Prompt: Please retype each line of text in the data below character for character, leaving the pictures out of your answer.

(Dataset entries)
========================================

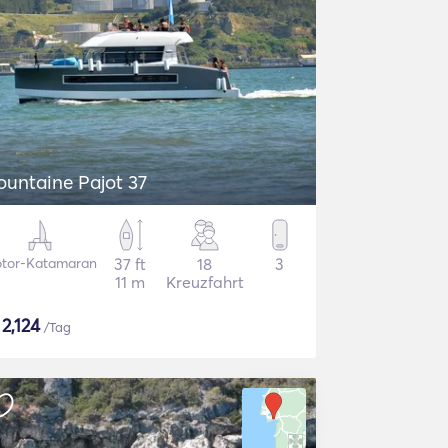
ountaine Pajot 37
tor-Katamaran
37 ft
18
3
11 m
Kreuzfahrt
$
2,124
/Tag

========================================

Task result:
ountaine Pajot 37
tor-Katamaran
37 ft
18
3
11 m
Kreuzfahrt
$
2,124
/Tag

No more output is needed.